The Chicago Tribune
September 17, 2009
May the farce be with you, Obama and Daley
By John Kass
www.chicagotribune.com/news/columnists/chi-kass-17-sep17,0,2815845.column
Some think President Barack Obama was playing Zorro on the White House lawn Wednesday, fencing with an Olympic foil, with Mayor Richard Daley looking on.
Others figured the president was Han Solo to the mayoral Yoda, foreshadowing a climactic scene to come in Copenhagen, Obama swooping in on Air Force One as if it were the Millennium (Park) Falcon, heroically rescuing the tiny-legged, verbally challenged sage.
But please, let's not get bogged down in confusing mythic symbolism.
The message from President Obama was real clear politics:
Chicago's president of the United States wants Chicago's political boss happy and hosting the 2016 Olympic Games.
"Chicago is ready, the American people are ready," said the president, with about two weeks until the International Olympic Committee meets in Copenhagen to decide whether Chicago gets the Olympic payoff. "We want these Games."
But a recent Tribune poll showed mixed feelings. People might not be crazy about the Games, but Daley sure is. He reaches for the Olympics the way a drowning man reaches for a floating chunk of wood.
And if Daley doesn't get the Olympics –– if the IOC chooses Rio, Tokyo or Madrid –– don't be surprised if this becomes the mayor's last term.
Because, after a 20-year spending spree, the money is finally gone. Daley is now so desperate for cash that he allowed parking meter rates to be increased, knowing there would be a public backlash.
Now he needs that Olympic gold, to pass it out among the hungry interests and maintain control. His Olympic push is not about sport. It's never been about sport. The Olympic theme song and wondering who might carry the torch down Michigan Avenue has been part of the children's fairy tale.

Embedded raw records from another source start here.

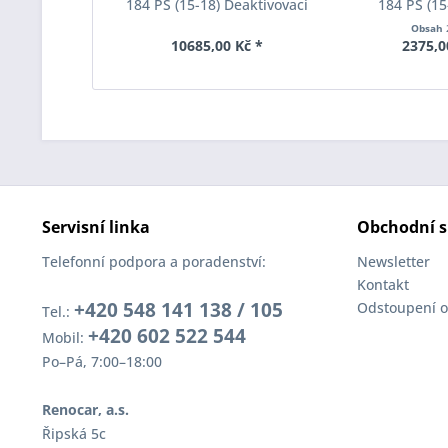
184 PS (15-18) Deaktivovací
184 PS (15
modul Eibach Pro-Tronic
rozchodu Eiba
Obsah
AM65-20-030-01-22
S90-2-10-0
10685,00 Kč *
2375,0
Tloušť
Servisní linka
Obchodní s
Telefonní podpora a poradenství:
Newsletter
Kontakt
+420 548 141 138 / 105
Odstoupení o
Tel.:
+420 602 522 544
Mobil:
Po–Pá, 7:00–18:00
Renocar, a.s.
Řipská 5c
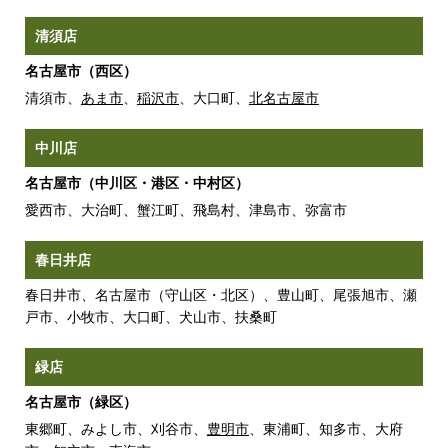
清須店
名古屋市（西区）
清須市、
あま市
、
稲沢市
、大口町、
北名古屋市
中川店
名古屋市（中川区・港区・中村区）
愛西市、大治町、蟹江町、飛島村、津島市、弥富市
春日井店
春日井市、名古屋市（守山区・北区）、豊山町、尾張旭市、瀬
戸市、小牧市、大口町、犬山市、扶桑町
緑店
名古屋市（緑区）
東郷町、みよし市、刈谷市、
豊明市
、東浦町、知多市、大府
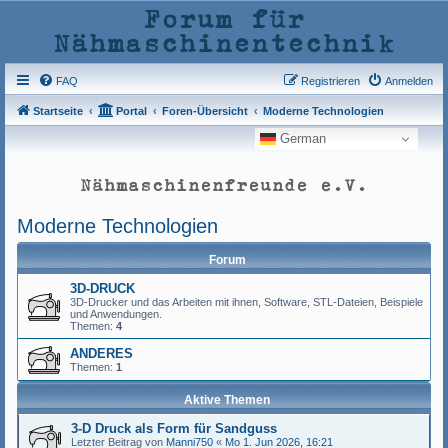
Forum für
Nähmaschinentechnik
FAQ
Registrieren
Anmelden
Startseite
Portal
Foren-Übersicht
Moderne Technologien
German
Nähmaschinenfreunde e.V.
Moderne Technologien
Forum
3D-DRUCK
3D-Drucker und das Arbeiten mit ihnen, Software, STL-Dateien, Beispiele
und Anwendungen.
Themen:
4
ANDERES
Themen:
1
Aktive Themen
3-D Druck als Form für Sandguss
Letzter Beitrag von
Manni750
«
Mo 1. Jun 2026, 16:21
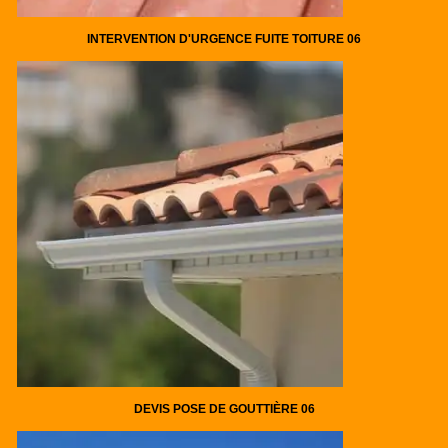
INTERVENTION D'URGENCE FUITE TOITURE 06
DEVIS POSE DE GOUTTIÈRE 06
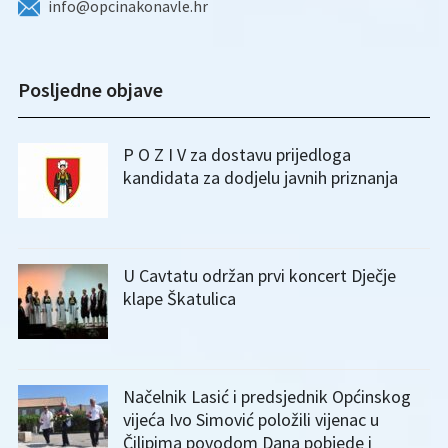
info@opcinakonavle.hr
Posljedne objave
P O Z I V za dostavu prijedloga
kandidata za dodjelu javnih priznanja
U Cavtatu održan prvi koncert Dječje
klape Škatulica
Načelnik Lasić i predsjednik Općinskog
vijeća Ivo Simović položili vijenac u
Čilipima povodom Dana pobjede i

But grown-ups know that the Chicago Olympics are about keeping Daley in power. Period. It began four years ago, just as big business and labor and the guys behind the guys started wondering if Daley was weakening. A boss thought to be weak is a boss in danger. So just getting to this point has been a masterful political stroke on the part of the mayor.
In August 2004, Daley was busy ridiculing the idea of a Chicago Olympics.
"The Olympics is a construction industry," he told the Rotary Club. "They wanted $2 million from me just to make a proposal! They want to build everything new."
Back then, he was in trouble. The Hired Truck scandal was widening. Daley's administration was also under siege by another federal investigation into the wholesale abuse of political patronage through the mayor's office. Taxpayers subsidized Daley's political troops who were working the precincts and controlling elections.
In December 2004, Daley loyalist and water department boss Donald Tomczak was charged with bribery. Tomczak's illegal patronage army of hundreds of workers helped elect then-U.S. Rep. Rahm Emanuel (D-Tomczak) to office. Emanuel is now Obama's chief of staff.
In May 2005, the feds raided the mayor's offices with search warrants. On July 18, 2005, Daley patronage chief Robert Sorich and others were charged with fraud. Daley would soon be sitting down with federal prosecutors, giving his own deposition on corruption matters.
But one week after Sorich and others were charged in the July 18 indictments, the mayor formally changed his tune and started backing the Olympics for Chicago.
"It would be done with private money," said the mayor. "This is a big-ticket item that ... we should look at very carefully."
In the weeks leading up to that announcement, Daley privately began offering a choice to establishment Chicago:
Get on the Olympic bus with the mayor or get left behind. No CEO could afford to be left behind. They jumped on, as did the rest of the power players.
That was Daley's brilliance. The 2016 Olympics became the mortar keeping his brick house from collapsing. If he wins the Olympics, he'll stay boss for years.
Even the president, who once vowed to transcend the cynical politics of the past, jumped on board. Why not? The guys running the Obama White House come direct from Daley's City Hall.
On Wednesday, as the president joked around with swords, First Lady Michelle Obama offered a reality check. She'll accompany Daley to the Oct. 2 IOC meeting in Copenhagen.
Don't be shocked if the president makes a "surprise" appearance and wins the day.
"You should have seen the president in there fencing, it was pathetic," Mrs. Obama laughed. "But he passed the baton really well."
Actually, Daley passed the baton. And now it can't be dropped.
It is handed from Chicago's boss to his presidential anchorman, in the most important political relay of Daley's life.